Sorry, lots of typos above, I’ll try again..
“Okay, I have questions! Obviously a full PKI implementation is preferred but I don’t have the time to get that setup SO what happens with enhanced HTTP? Do I have to create/deploy certificates or is that automatically handled? What about existing clients? What about OSD to new machines? I don’t have a lab environment to test this stuff, I’m a lone admin doing everything in a medium-sized school..”
I’d like to know as well.
You don’t need to worry about the certificates. The OSD and client agents will be unaffected with this change.
Thanks Prajwal.
For clarity – We can enable the option on our Primary Site and select :
Use Configuration Manager-generated certificates for HTTP site systems
and this option will handle all client communication requirements, for OSD, for App deployment and for management, etc.

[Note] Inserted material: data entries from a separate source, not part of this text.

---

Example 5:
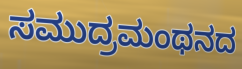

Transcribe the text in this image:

ಸಮುದ್ರಮಂಥನದ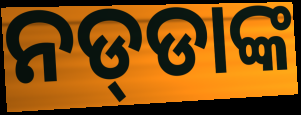
ନଡ୍‌ଡାଙ୍କ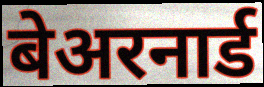
बेअरनार्ड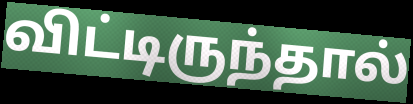
விட்டிருந்தால்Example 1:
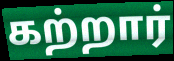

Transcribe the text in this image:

கற்றார்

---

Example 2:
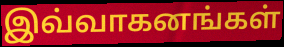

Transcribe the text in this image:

இவ்வாகனங்கள்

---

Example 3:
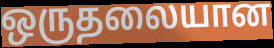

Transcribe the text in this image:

ஒருதலையான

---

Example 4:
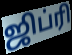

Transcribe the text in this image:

ஜிப்ரி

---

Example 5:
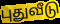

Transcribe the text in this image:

புதுவீடு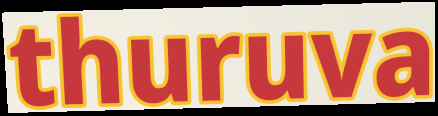
thuruvaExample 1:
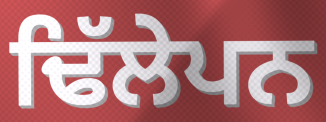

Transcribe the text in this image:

ਢਿੱਲੇਪਨ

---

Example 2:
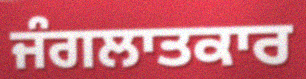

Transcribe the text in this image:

ਜੰਗਲਾਤਕਾਰ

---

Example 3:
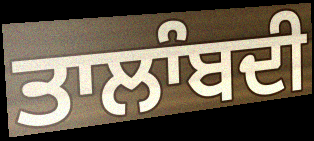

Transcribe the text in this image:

ਤਾਲਾੰਬਦੀ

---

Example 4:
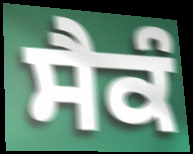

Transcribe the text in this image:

ਸੈਕੰ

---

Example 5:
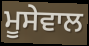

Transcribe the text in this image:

ਮੂਸੇਵਾਲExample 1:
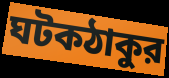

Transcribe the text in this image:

ঘটকঠাকুর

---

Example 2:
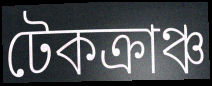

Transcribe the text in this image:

টেকক্রাঞ্চ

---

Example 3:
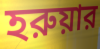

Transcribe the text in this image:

হরুয়ার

Is there any further action required for sites that do NOT have HTTPS or PKI setup?
Thanks ever so much Man, Love your site!!!

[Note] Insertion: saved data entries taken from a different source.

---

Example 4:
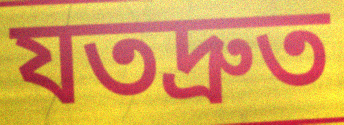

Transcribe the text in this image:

যতদ্রুত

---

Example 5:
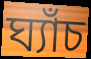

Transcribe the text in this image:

ঘ্যাঁচ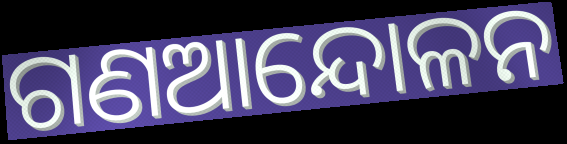
ଗଣଆନ୍ଦୋଳନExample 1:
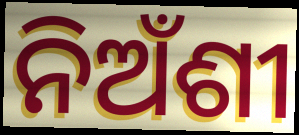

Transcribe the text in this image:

ନିଅଁଶୀ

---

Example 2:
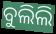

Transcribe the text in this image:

ବୁଲିଲି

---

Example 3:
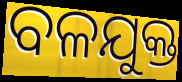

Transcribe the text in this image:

ବଳଯୁକ୍ତ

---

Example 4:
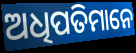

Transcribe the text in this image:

ଅଧିପତିମାନେ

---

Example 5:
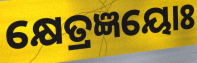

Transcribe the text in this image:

କ୍ଷେତ୍ରଜ୍ଞୟୋଃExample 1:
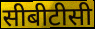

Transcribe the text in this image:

सीबीटीसी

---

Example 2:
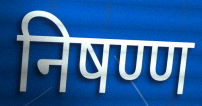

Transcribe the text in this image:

निषण्ण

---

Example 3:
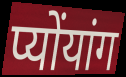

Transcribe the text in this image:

प्योंयांग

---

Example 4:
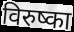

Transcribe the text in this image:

विरुष्का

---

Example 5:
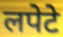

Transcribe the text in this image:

लपेटे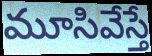
మూసివేస్తే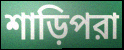
শাড়িপরাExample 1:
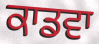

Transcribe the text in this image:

ਕਾਡਵਾ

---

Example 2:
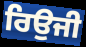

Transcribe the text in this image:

ਰਿਉਜੀ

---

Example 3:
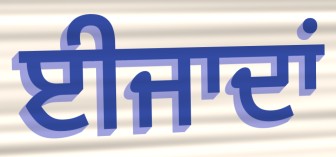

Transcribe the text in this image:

ਈਜਾਦਾਂ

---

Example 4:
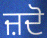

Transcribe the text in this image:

ਜ਼ਦੋ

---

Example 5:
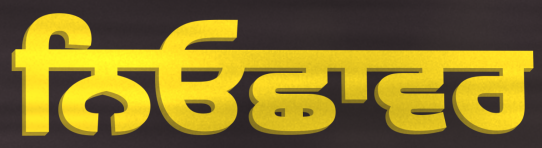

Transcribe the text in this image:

ਨਿਓਛਾਵਰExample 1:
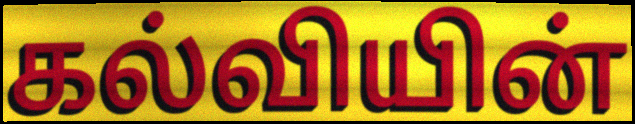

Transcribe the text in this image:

கல்வியின்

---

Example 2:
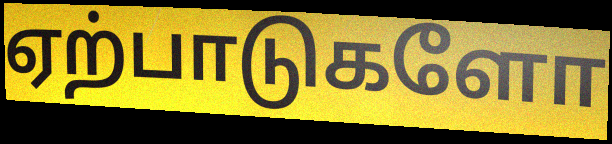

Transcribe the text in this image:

ஏற்பாடுகளோ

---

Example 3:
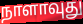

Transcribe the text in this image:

நாளாவுது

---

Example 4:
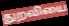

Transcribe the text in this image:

துறவியை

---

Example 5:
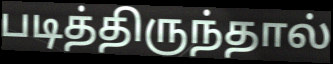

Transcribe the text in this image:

படித்திருந்தால்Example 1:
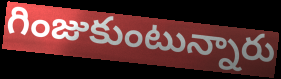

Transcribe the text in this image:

గింజుకుంటున్నారు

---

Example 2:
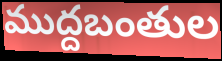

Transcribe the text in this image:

ముద్దబంతుల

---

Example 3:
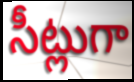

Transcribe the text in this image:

సీట్లుగా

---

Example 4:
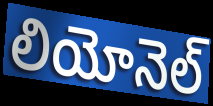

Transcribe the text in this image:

లియోనెల్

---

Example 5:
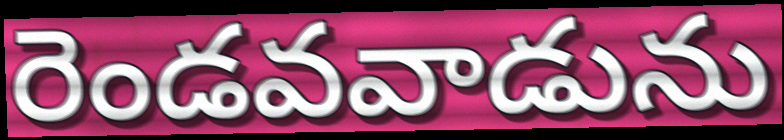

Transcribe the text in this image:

రెండవవాడును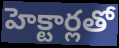
హెక్టార్లతో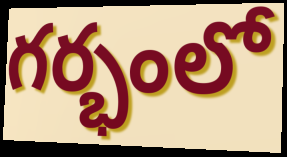
గర్భంలో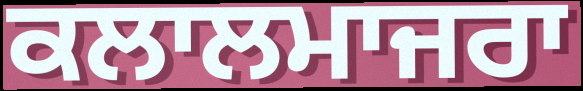
ਕਲਾਲਮਾਜਰਾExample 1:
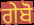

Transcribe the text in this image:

ਗੇਬੋ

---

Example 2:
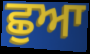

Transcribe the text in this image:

ਛੁਆ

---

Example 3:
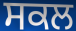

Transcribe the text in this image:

ਸਕਲ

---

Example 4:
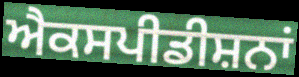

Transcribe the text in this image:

ਐਕਸਪੀਡੀਸ਼ਨਾਂ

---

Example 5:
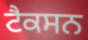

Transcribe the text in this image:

ਟੈਕਸਨ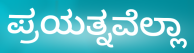
ಪ್ರಯತ್ನವೆಲ್ಲಾ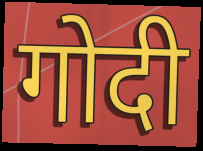
गोदीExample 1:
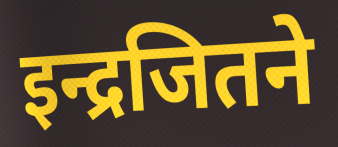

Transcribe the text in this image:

इन्द्रजितने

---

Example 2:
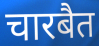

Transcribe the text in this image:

चारबैत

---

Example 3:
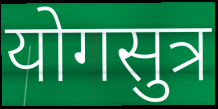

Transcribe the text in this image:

योगसुत्र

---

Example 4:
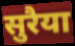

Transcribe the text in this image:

सुरैया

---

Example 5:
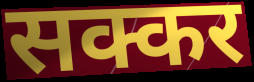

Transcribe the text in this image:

सक्करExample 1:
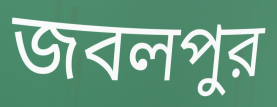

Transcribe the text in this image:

জবলপুর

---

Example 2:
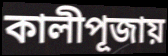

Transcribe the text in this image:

কালীপূজায়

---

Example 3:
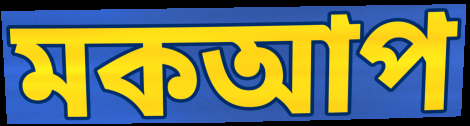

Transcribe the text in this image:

মকআপ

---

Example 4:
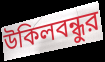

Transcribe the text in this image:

উকিলবন্ধুর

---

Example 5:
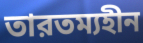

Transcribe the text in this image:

তারতম্যহীন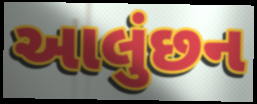
આલુંછન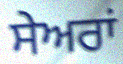
ਸੇਅਰਾਂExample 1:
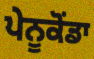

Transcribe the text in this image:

ਪੇਨੂਕੋਂਡਾ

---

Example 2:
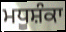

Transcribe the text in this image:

ਮਧੂਸ਼ੰਕਾ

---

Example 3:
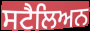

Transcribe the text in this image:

ਸਟੈਲਿਅਨ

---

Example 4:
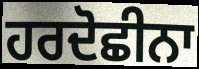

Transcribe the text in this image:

ਹਰਦੋਛੀਨਾ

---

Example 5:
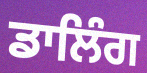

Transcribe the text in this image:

ਡਾਲਿੰਗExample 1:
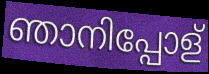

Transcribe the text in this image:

ഞാനിപ്പോള്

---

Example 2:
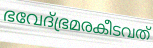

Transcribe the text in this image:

ഭവേദ്ഭ്രമരകീടവത്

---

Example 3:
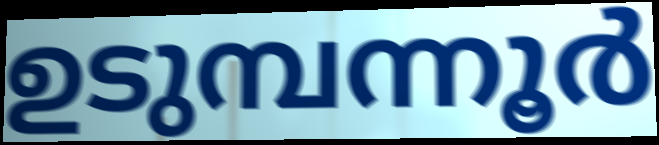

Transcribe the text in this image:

ഉടുമ്പന്നൂർ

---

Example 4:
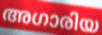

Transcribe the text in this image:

അഗാരിയ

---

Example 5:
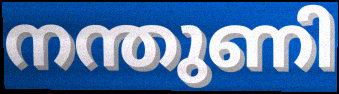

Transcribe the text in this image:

നന്തുണി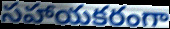
సహాయకరంగా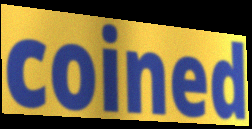
coined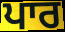
ਪਾਰ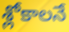
శ్లోకాలనేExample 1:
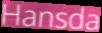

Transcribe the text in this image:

Hansda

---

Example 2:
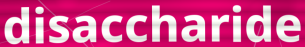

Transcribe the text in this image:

disaccharide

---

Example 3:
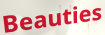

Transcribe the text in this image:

Beauties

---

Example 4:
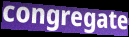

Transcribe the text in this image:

congregate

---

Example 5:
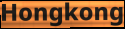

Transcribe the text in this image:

HongkongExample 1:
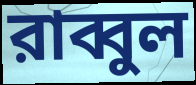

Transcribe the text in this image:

রাব্বুল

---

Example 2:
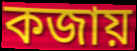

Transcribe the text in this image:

কজায়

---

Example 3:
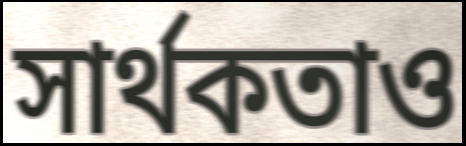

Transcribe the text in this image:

সার্থকতাও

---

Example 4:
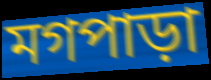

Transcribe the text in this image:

মগপাড়া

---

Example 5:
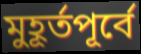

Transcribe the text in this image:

মুহূর্তপূর্বে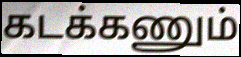
கடக்கணும்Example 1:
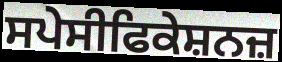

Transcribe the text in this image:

ਸਪੇਸੀਫਿਕੇਸ਼ਨਜ਼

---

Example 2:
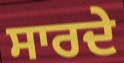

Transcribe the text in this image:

ਸਾਰਦੇ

If you haven’t implemented PKI in your setup, you can switch to Use Configuration Manager-generated certificates for HTTP site systems. When you do that it shouldn’t affect OSD, app deployment etc. However I am seeing some comments where people are complaining that PXE boot isn’t working. I haven’t got any log files to review so I can’t comment much.
Im have the same issues after update to 2103 – and the pre-req warning…
I found that the DHCP Policies we had before was disabled and the Option 66 and 67 was unticked and empty.
So after adding back the DHCP Policies and options, I am now stuck with the BCD 0x089 error.
The SMSPXE log shows a
CryptVerifySignature failed, 80090006 error
followed by
untrusted certificate: xxxxxx,
PXE::MP_InitializeTransport failed; 0x80090006 PXE::MP_LookupDevice failed; 0x80070490
PXE Provider failed to process message.
Element not found. (Error: 80070490; Source: Windows)
Looking at the Management Point – HTTPS was not selected. I Selected this again.
Both the Enrollment and Enrollment Proxy Point already had HTTPS selected
Logs now showed a slightly different error:
PXE::MP_GetList failed; 0x80070490
PXE::MP_LookupDevice failed; 0x80070490
PXE::MP_ReportStatus failed; 0x80070490
PXE Provider failed to process message.
Element not found. (Error: 80070490; Source: Windows)
The Management point seems to revert back to HTTP.
The log also continues to show
Using Management Point: http://
and
CLibSMSMessageWinHttpTransport::Send: WinHttpOpenRequest – URL: :80 GET /SMS_MP/.sms_aut?MPKEYINFORMATIONEX
PS: I reinstalled PXE / WDS a few times with no benefit to this.
So maybe the underlaying issue is a SCCM installation not setup properly for HTTPS?
Hi AJ, did you or anyone get this resolved? I am upgrading to 2103 and need to know this for my org as we use PXE and it cannot go down whatsoever. Thanks.